### TRY IT
If a line in the listing carries the word "index", return a copy of that line.

### DATASET ENTRIES
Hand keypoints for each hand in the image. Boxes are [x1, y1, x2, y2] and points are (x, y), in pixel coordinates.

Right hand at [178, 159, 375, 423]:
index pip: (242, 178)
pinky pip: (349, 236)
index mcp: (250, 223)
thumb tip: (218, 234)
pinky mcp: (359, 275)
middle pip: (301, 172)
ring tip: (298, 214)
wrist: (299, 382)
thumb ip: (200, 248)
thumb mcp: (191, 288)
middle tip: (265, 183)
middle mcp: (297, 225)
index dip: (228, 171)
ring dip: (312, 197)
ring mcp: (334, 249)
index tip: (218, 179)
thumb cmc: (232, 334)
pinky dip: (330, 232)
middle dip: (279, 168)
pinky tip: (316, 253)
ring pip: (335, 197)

---

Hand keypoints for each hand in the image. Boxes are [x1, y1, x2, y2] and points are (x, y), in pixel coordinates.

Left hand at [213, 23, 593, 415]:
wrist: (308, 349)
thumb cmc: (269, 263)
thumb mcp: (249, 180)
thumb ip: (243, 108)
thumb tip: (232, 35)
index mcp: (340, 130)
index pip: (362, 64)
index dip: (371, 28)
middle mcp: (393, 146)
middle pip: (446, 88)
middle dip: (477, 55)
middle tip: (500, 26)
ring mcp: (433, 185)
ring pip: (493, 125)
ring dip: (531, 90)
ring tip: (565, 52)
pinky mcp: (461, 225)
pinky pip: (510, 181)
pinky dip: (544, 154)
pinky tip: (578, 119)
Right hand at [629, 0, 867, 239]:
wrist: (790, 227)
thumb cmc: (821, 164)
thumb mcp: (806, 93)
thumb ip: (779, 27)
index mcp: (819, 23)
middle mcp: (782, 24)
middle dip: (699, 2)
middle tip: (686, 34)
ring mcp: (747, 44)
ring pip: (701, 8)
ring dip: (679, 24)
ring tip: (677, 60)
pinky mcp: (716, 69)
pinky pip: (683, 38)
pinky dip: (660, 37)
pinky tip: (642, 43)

### ANSWER TO THIS PROBLEM
index pip: (242, 178)
index mcp: (250, 223)
index dip: (228, 171)
index tip: (218, 179)
index mcp: (340, 130)
index pip: (362, 64)
index dip: (371, 28)
index mcp: (819, 23)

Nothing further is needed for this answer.